Spins abounded in the slick Kansas track - here, Ryan Newman almost takes out "chasers" Burton, Harvick and Gordon. (LAT Photo) ยป More Photos

Heat, a rock-hard Goodyear tire set and a tricky sealant in seams in the pavement brought half a dozen single-car spins in Sunday's Banquet 400 at Kansas Speedway, most of them in Turn 4.

The temperature, as predicted rose to 94deg, 2deg above the record for the date, making the track slick and the handling chancy. The temperature was 60deg during qualifying Friday and not much warmer during Saturday morning's final practice.

Whatever the reasons, Robby Gordon, Ryan Newman (twice), Reed Sorenson, David Gilliland, Elliott Sadler, Denny Hamlin and hometown favorite Clint Bowyer looped their cars in the fourth turn. Because the field stayed largely spread out around the track most of the day, there was seldom any danger of involving other cars.

Turn 4 was most costly to Bowyer, who had 43 of the 267 laps before spinning o Lap 172. Bowyer, the only NASCAR driver from Kansas, had been the subject of much attention this weekend and was hoping for a better day. He did come back to finish ninth, with a slightly damaged car.

"[Scott] Riggs kind of took my line and made me run whre I didn't want to run," Bowyer admitted. "I was too loose to run high, and I was trying to make something work that I knew better, and I paid for it."

Hamlin, second in points, spun on Lap 153 after running as high as eighth. Hamlin, second in points, finished 18th but maintained second in points, with many of the rest of the playoff contenders also experiencing trouble at the end.

Why Turn 4? "The tire, in my opinion, was too hard, and you had to loosen your car up," said Mark Martin, who finished third. "It had a real huge swing [in handling] from being full of gas to empty gas, so you had to start out ridiculous loose.

"Then there were the tar strips. I almost crashed early in the race up there because the tar strips were slick. Later in the race, I don't think they were as slick, but I never ran across them again. I just stayed away from them."

Winner Tony Stewart more or less agreed.
"The seams were a little bit tough today, and it wasn't because of the transitions in the seam, it was just the material that they use,- whether it's a caulking or whatever it is.

"When it got hot, it got really slippery, so you had to be really careful every time you transitioned across those seams. Other than that, it about bit us three or four times."

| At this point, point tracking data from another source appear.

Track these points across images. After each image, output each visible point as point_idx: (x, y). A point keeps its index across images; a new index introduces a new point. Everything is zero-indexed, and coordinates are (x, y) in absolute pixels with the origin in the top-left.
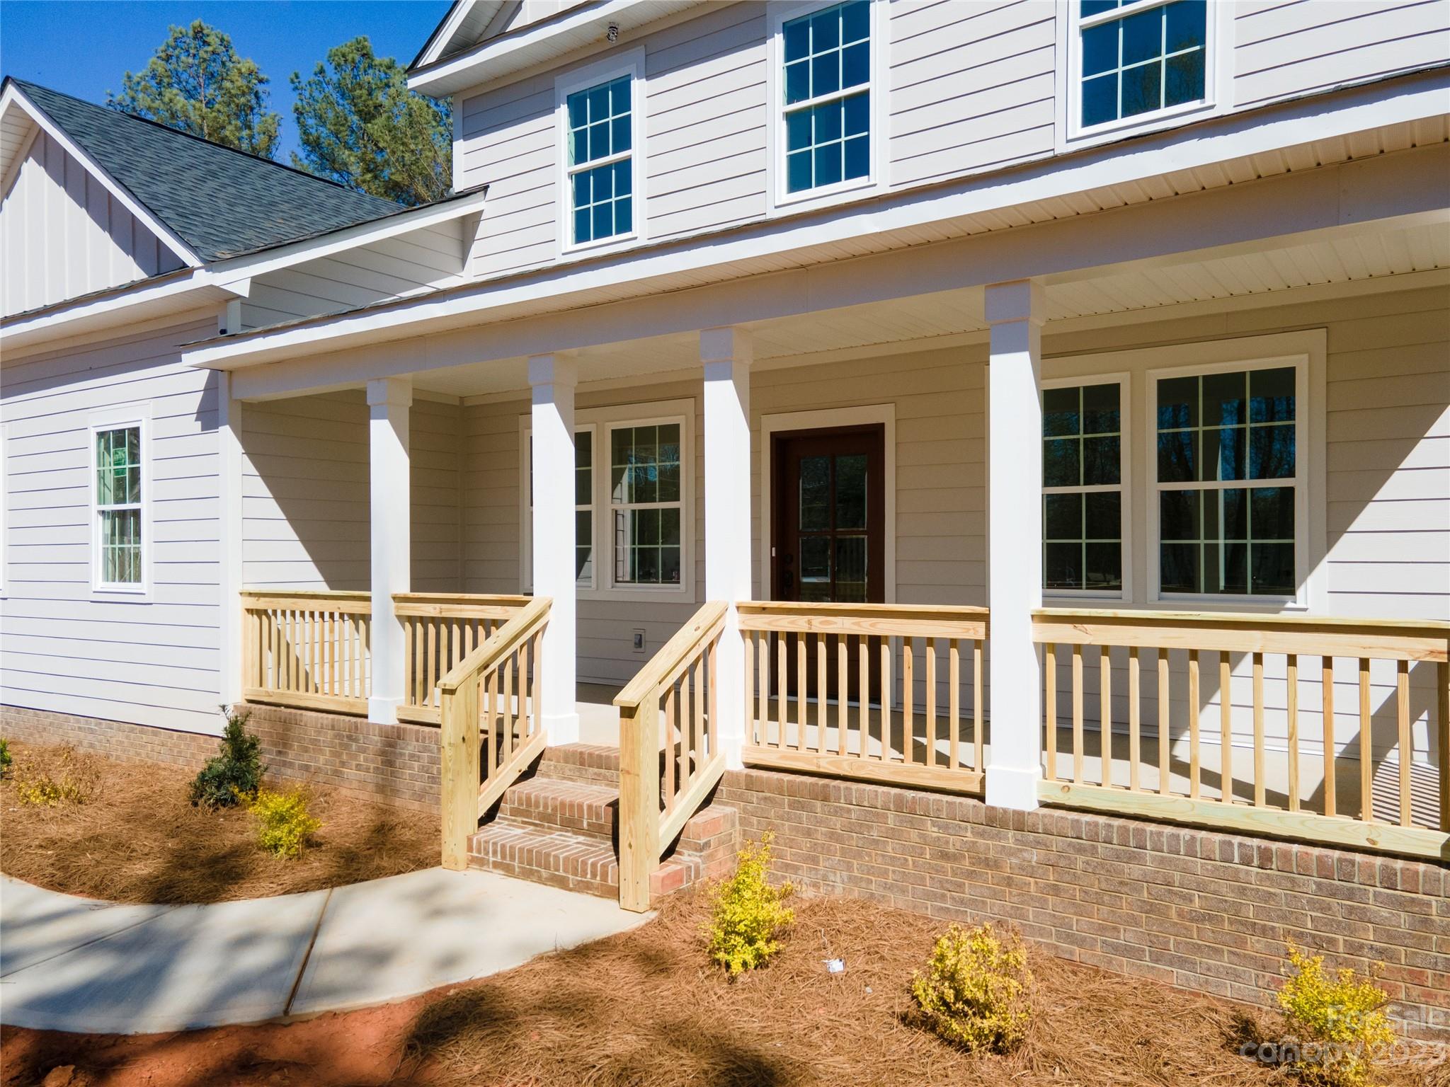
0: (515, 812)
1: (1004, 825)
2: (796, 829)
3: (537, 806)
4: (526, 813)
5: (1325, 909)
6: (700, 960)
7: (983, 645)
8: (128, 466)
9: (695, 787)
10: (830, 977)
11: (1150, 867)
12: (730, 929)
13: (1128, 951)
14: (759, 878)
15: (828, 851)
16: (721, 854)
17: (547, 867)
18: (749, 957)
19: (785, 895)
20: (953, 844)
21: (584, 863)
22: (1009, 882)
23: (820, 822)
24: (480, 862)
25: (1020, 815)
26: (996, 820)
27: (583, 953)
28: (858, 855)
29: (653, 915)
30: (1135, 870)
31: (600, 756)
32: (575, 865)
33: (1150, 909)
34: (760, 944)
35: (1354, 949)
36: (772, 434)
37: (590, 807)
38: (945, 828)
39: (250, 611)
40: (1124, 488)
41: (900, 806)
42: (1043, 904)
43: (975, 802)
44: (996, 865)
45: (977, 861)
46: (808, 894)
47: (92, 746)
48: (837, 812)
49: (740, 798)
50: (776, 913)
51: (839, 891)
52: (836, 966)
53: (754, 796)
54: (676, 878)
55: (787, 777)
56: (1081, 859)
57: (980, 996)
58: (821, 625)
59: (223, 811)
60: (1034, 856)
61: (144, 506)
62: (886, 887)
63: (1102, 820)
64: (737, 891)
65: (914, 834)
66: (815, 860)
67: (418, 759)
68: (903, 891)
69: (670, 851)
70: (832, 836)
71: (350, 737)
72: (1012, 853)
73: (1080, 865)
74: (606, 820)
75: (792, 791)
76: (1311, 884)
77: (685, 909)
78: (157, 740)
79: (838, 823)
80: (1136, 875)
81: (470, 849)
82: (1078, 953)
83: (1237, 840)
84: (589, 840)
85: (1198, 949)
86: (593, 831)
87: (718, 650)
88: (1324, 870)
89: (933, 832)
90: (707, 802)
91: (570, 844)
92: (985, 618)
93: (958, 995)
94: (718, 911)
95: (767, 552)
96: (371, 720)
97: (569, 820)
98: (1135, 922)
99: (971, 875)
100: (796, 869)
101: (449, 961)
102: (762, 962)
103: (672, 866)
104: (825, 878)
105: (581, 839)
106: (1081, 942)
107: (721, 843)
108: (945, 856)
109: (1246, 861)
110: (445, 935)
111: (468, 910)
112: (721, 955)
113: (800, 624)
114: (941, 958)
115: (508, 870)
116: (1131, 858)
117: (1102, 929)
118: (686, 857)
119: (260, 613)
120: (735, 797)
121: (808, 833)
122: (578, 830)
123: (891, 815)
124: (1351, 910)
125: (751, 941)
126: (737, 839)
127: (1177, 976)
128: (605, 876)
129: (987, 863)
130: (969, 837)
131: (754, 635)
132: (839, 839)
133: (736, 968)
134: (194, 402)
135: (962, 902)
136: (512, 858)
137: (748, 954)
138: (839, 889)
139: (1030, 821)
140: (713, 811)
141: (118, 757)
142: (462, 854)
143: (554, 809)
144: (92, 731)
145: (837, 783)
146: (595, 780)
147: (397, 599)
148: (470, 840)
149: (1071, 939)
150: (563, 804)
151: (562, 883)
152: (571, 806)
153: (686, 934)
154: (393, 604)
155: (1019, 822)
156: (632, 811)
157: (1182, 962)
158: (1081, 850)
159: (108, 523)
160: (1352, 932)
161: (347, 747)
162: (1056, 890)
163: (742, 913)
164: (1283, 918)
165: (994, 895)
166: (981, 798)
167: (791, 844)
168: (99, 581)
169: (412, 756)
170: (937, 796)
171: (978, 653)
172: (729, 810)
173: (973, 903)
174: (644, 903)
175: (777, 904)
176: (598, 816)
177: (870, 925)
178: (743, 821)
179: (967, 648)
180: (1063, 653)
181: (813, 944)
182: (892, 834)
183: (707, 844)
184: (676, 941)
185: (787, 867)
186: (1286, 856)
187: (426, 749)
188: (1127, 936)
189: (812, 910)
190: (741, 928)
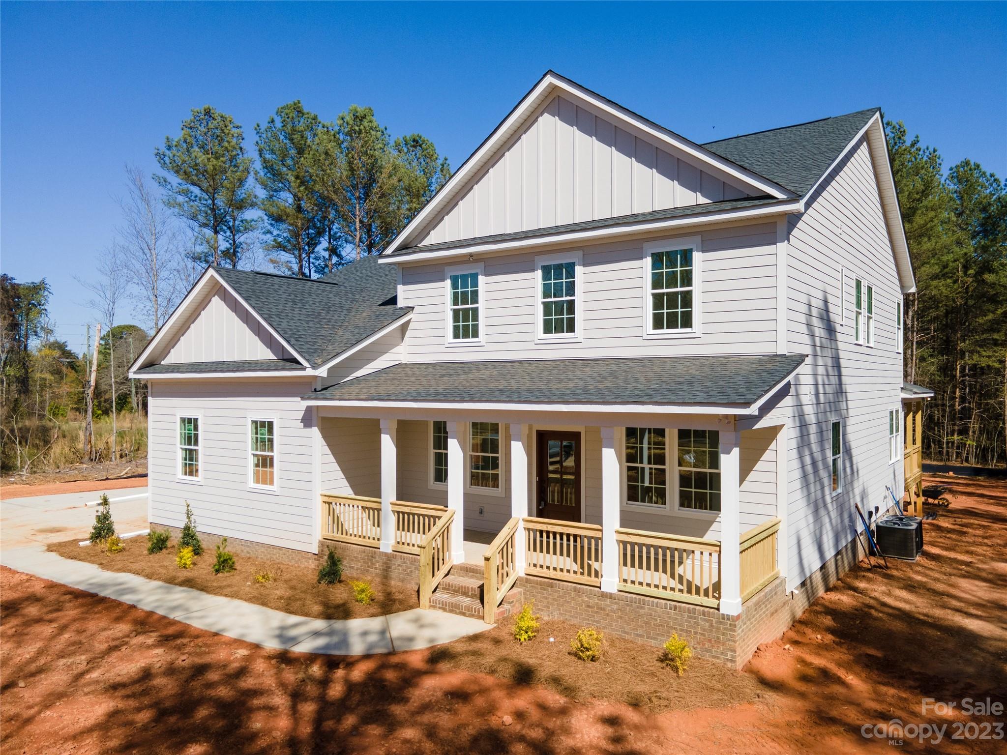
0: (444, 589)
1: (606, 597)
2: (543, 597)
3: (452, 587)
4: (448, 589)
5: (689, 622)
6: (512, 638)
7: (601, 539)
8: (267, 437)
9: (509, 582)
10: (550, 643)
11: (646, 610)
12: (521, 629)
13: (641, 636)
14: (530, 614)
15: (552, 604)
16: (517, 605)
17: (459, 609)
18: (526, 637)
19: (537, 619)
20: (592, 603)
21: (472, 608)
22: (608, 615)
23: (550, 595)
24: (434, 607)
25: (611, 594)
26: (604, 595)
27: (475, 638)
28: (562, 606)
29: (496, 625)
30: (642, 611)
31: (473, 569)
32: (468, 608)
33: (646, 623)
34: (529, 633)
35: (696, 633)
36: (537, 431)
37: (472, 588)
38: (589, 597)
39: (325, 502)
40: (666, 467)
41: (575, 589)
42: (617, 622)
43: (598, 589)
44: (604, 610)
45: (598, 608)
46: (546, 618)
47: (248, 553)
48: (556, 591)
49: (524, 586)
50: (534, 624)
51: (556, 618)
52: (552, 640)
53: (528, 585)
54: (503, 613)
55: (539, 579)
56: (628, 608)
57: (588, 646)
58: (550, 528)
59: (330, 586)
60: (615, 607)
61: (276, 454)
62: (571, 616)
63: (634, 596)
64: (522, 617)
65: (580, 599)
66: (548, 607)
67: (402, 566)
68: (576, 618)
69: (500, 604)
70: (554, 599)
71: (372, 557)
72: (608, 606)
73: (628, 610)
74: (478, 592)
75: (541, 584)
76: (686, 615)
77: (506, 623)
78: (281, 552)
79: (556, 595)
80: (643, 613)
81: (430, 602)
82: (627, 637)
83: (669, 602)
84: (472, 599)
85: (658, 634)
86: (473, 596)
87: (516, 534)
88: (689, 611)
89: (585, 599)
90: (512, 587)
91: (466, 601)
92: (601, 530)
93: (582, 645)
94: (517, 623)
95: (535, 479)
96: (381, 550)
97: (464, 592)
98: (642, 627)
99: (597, 613)
100: (542, 610)
101: (432, 640)
102: (530, 639)
103: (501, 609)
104: (552, 613)
105: (469, 599)
106: (628, 633)
107: (517, 601)
108: (588, 606)
109: (671, 609)
110: (427, 633)
111: (432, 625)
112: (518, 636)
113: (544, 527)
114: (579, 636)
115: (444, 610)
116: (642, 608)
117: (633, 629)
118: (506, 606)
119: (329, 503)
120: (521, 585)
121: (546, 598)
122: (467, 596)
123: (573, 593)
124: (695, 622)
125: (527, 632)
126: (523, 599)
127: (653, 642)
128: (479, 612)
129: (601, 609)
130: (596, 601)
131: (529, 530)
132: (556, 600)
133: (522, 640)
134: (301, 415)
135: (594, 621)
136: (446, 605)
137: (526, 636)
138: (557, 617)
139: (613, 596)
140: (515, 590)
141: (261, 558)
142: (427, 604)
143: (459, 588)
144: (248, 546)
145: (556, 581)
146: (472, 577)
147: (392, 504)
148: (430, 599)
149: (625, 632)
150: (462, 587)
151: (464, 614)
152: (465, 587)
153: (507, 631)
154: (390, 506)
155: (611, 596)
156: (489, 591)
157: (655, 639)
158: (628, 605)
159: (256, 458)
160: (695, 628)
161: (371, 560)
162: (621, 618)
163: (524, 624)
164: (679, 625)
165: (604, 619)
166: (600, 588)
167: (541, 601)
168: (251, 484)
169: (399, 565)
170: (587, 587)
171: (600, 541)
172: (520, 590)
173: (597, 622)
174: (493, 621)
175: (534, 621)
176: (475, 591)
177: (564, 628)
178: (525, 594)
179: (597, 539)
180: (625, 543)
181: (545, 634)
182: (573, 599)
183: (513, 602)
184: (504, 634)
185: (539, 609)
186: (680, 607)
187: (405, 563)
188: (640, 632)
189: (547, 623)
190: (524, 628)
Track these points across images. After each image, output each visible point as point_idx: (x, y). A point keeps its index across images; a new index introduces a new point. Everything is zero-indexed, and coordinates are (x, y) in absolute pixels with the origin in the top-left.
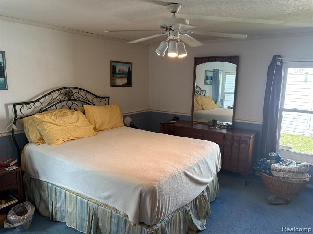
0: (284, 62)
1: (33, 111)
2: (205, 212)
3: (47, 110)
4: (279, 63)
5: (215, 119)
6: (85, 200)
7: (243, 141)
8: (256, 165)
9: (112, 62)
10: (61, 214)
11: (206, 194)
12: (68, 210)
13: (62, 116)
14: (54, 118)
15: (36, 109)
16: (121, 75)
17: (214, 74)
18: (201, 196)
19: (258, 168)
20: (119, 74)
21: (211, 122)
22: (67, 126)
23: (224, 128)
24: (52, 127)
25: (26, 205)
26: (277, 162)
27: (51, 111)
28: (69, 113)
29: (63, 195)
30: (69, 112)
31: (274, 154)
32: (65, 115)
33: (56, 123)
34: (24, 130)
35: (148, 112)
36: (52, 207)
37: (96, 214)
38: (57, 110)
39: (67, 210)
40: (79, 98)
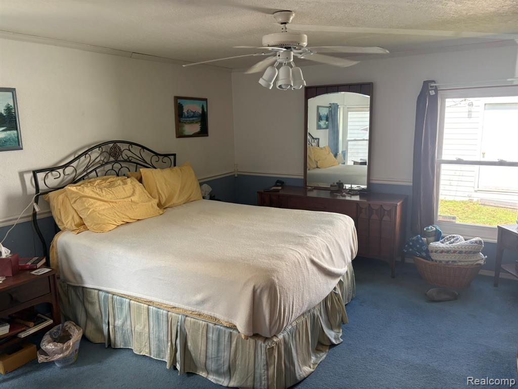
0: (440, 90)
1: (63, 181)
2: (339, 319)
3: (84, 179)
4: (433, 91)
5: (340, 181)
6: (162, 311)
7: (386, 212)
8: (406, 246)
9: (177, 98)
10: (124, 336)
11: (338, 291)
12: (136, 329)
13: (109, 188)
14: (98, 191)
15: (67, 177)
16: (191, 119)
17: (330, 112)
18: (333, 294)
19: (411, 250)
20: (188, 117)
21: (336, 186)
22: (120, 201)
23: (356, 195)
24: (97, 205)
25: (69, 326)
26: (438, 240)
27: (91, 180)
28: (119, 182)
29: (126, 307)
30: (118, 180)
31: (432, 228)
32: (114, 184)
33: (102, 198)
34: (50, 212)
35: (234, 175)
36: (107, 327)
37: (183, 329)
38: (98, 178)
39: (133, 329)
40: (130, 159)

Several teams reported trouble in making their cars handle, for whatever reasons. Most puzzled seemed to be the teams of two of the playoff contenders, Matt Kenseth and Kevin Harvick.

Kenseth, struggling to find traction through three playoff races, was pretty awful all day. Kenseth, who finished 23rd, puttered in the 20s most of the afternoon, making multiple pit stops in attempts to correct the problems.

"I probably drove about 800 miles, but I don't know what we had wrong," he said, still puzzled. "They changed everything on it today. The car was real good in the tunnel, it was aligned right, but it was terrible loose all day. No matter what we changed, it didn't fix it.

"I'm real proud of my guys. I think they changed tires about 20 times and moved the rear end and set the toe-in and did all kinds of stuff, so they did a great job. We just didn't have it."

Harvick could not get the right feel either. He would gain with fast pit stops or two-tire stops, then drop back into the 20s. He ended up 15th and stands fifth in points.

He was lucky at the start, barely missing Newman's first spin on Lap 11. That cost him a lot of track position, and nothing he could do would put him back in the running.

"I blame it more on track position than anything else," crew chief Todd Berrier said.

"The pace was just so slow today, so much slower than it was yesterday. The car was totally terrible. We had to change the right rear spring to stiffen it way up. We doubled the rate a bit, moved some stuff and changed just a million things to get it better. Not what you want to do, but obviously we had to do it."